UPDATE: Joe Wurzelbacher held a news conference this morning at his Holland, Ohio home. Holland is about 8 miles from Toledo.
In a prior post, I referenced a conversation between a plumber and Obama on a campaign stop in Toledo Ohio. The questioner’s name was Joe Wurzelbacher and he has gotten a bit of attention surrounding the YouTube video. An advocacy group Family Security Matters secured an interview with Mr. Wurzelbacher and I think it is worth the read. Mr. Wurzelbacher seems thoughtful and expresses many concerns many conservatives and small business owners have about the Obama tax plan. Here are some excerpts:
At a recent campaign appearance in Ohio, Sen. Obama was approached by plumber Joe Wurzelbacher, who has concerns about Obama’s proposed tax policies. FamilySecurityMatters.org’s Pam Meister had a candid conversation with him about his experience.
PAM MEISTER: You recently met Sen. Obama on the campaign trail in Ohio, and you asked him a question about his tax policies. What exactly was your question for him?
JOE WURZELBACHER: Initially, I started off asking him if he believed in the American Dream and he said yes, he does – and then I proceeded to ask him then why he’s penalizing me for trying to fulfill it. He asked, “what do you mean,” and I explained to him that I’m planning on purchasing this company – it’s not something I’m gonna purchase outright, it’s something I’m going to have to make payments on for years – but essentially I’m going to buy this company, and the profits generated by that could possibly put me in that tax bracket he’s talking about and that bothers me. It’s not like I would be rich; I would still just be a working plumber. I work hard for my money, and the fact that he thinks I make a little too much that he just wants to redistribute it to other people. Some of them might need it, but at the same time, it’s not their discretion to do it – it’s mine.
Regarding Obama’s statement that he didn’t want to punish success:
PM: …taxing small businesses making $250,000 and above is going to help the people “behind you.” And yes, “spreading the wealth around.” How did you feel about that?

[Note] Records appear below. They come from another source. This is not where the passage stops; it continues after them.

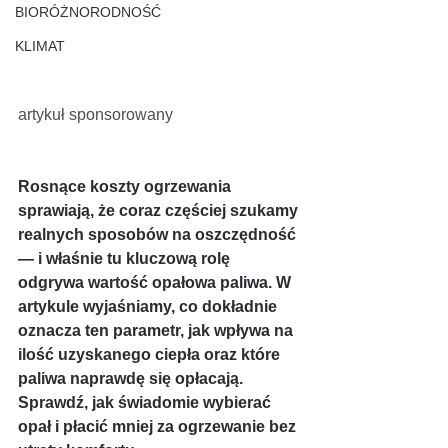
BIORÓŻNORODNOŚĆ
KLIMAT
artykuł sponsorowany
Rosnące koszty ogrzewania 
sprawiają, że coraz częściej szukamy 
realnych sposobów na oszczędność 
— i właśnie tu kluczową rolę 
odgrywa wartość opałowa paliwa. W 
artykule wyjaśniamy, co dokładnie 
oznacza ten parametr, jak wpływa na 
ilość uzyskanego ciepła oraz które 
paliwa naprawdę się opłacają. 
Sprawdź, jak świadomie wybierać 
opał i płacić mniej za ogrzewanie bez 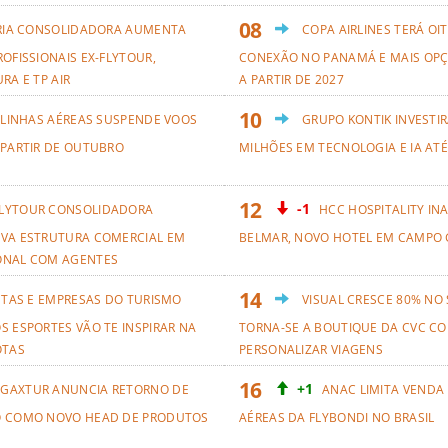
RIA CONSOLIDADORA AUMENTA
COPA AIRLINES TERÁ OI
OFISSIONAIS EX-FLYTOUR,
CONEXÃO NO PANAMÁ E MAIS OPÇ
RA E TP AIR
A PARTIR DE 2027
 LINHAS AÉREAS SUSPENDE VOOS
GRUPO KONTIK INVESTIR
 PARTIR DE OUTUBRO
MILHÕES EM TECNOLOGIA E IA ATÉ
-1
LYTOUR CONSOLIDADORA
HCC HOSPITALITY IN
VA ESTRUTURA COMERCIAL EM
BELMAR, NOVO HOTEL EM CAMPO 
ONAL COM AGENTES
ETAS E EMPRESAS DO TURISMO
VISUAL CRESCE 80% NO
S ESPORTES VÃO TE INSPIRAR NA
TORNA-SE A BOUTIQUE DA CVC CO
OTAS
PERSONALIZAR VIAGENS
+1
GAXTUR ANUNCIA RETORNO DE
ANAC LIMITA VENDA
O COMO NOVO HEAD DE PRODUTOS
AÉREAS DA FLYBONDI NO BRASIL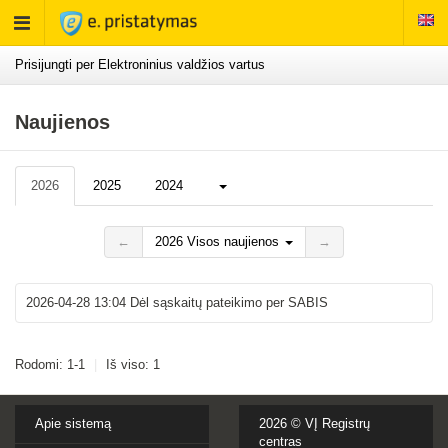
Rodyti
meniu
Prisijungti per Elektroninius valdžios vartus
Naujienos
Daugiau...
2026
2025
2024
←
2026 Visos naujienos
→
2026-04-28 13:04
Dėl sąskaitų pateikimo per SABIS
Rodomi: 1-1
|
Iš viso: 1
Apie sistemą
2026 ©
VĮ Registrų
centras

JW: As soon as he said it, he contradicted himself. He doesn’t want to “punish” me, but – when you use the word “but,” you pretty much negate everything you just said prior to that. So he does want to punish me, he does want to punish me for working harder to – you know, my big thing is the American Dream. I work hard. You know, I was poor; my mom raised me and my brother by herself for a very long time until my dad came along. So I know what it’s like to suffer. It’s not like I was born with a silver spoon. Usually it was a wooden spoon and it was on my butt. It was just a contradiction of terms, what he said: he doesn’t want to punish me but he wants to redistribute my wealth. And what I mean when I say my wealth, I mean the collective. Eventually – I mean, just to sound a little silly here, but you need rich people. I mean, who are you going to work for?
PM: Do you fear this is the possibility of America turning more down the socialist road if Obama does become elected and if he is able to implement these policies?
JW: Very much so. You start giving people stuff, and then they start expecting it – and that scares me. A lot of people expect it now. They get upset when their check’s late, they get upset when they don’t get as many benefits as they used to, or when different government agencies are cut or spending is cut here and there for whatever reason – people get upset at that. And that’s because they’re used to getting it and they want more. I mean, everyone’s always gonna want more. People work the system left and right to get more out of welfare, to get more out of state assistance, federal assistance. And if government’s there for them, they’re gonna keep on trying to manipulate it to get more out of it. You got people that come along and say, “Hey, I wanna help you people,” I mean, they’re all ears! They’re like, “Hey, you can help me more, I don’t have to work as hard, I don’t have to do as much, and you’re gonna give me this? Man, that’s great, you’re a good guy.”
I hope McCain or Bob Schieffer raises again Mr. Wurzelbacher’s questions. Like central planning and wealth re-distribution or not, we need to hear more from Mr. Obama about his economic philosophy.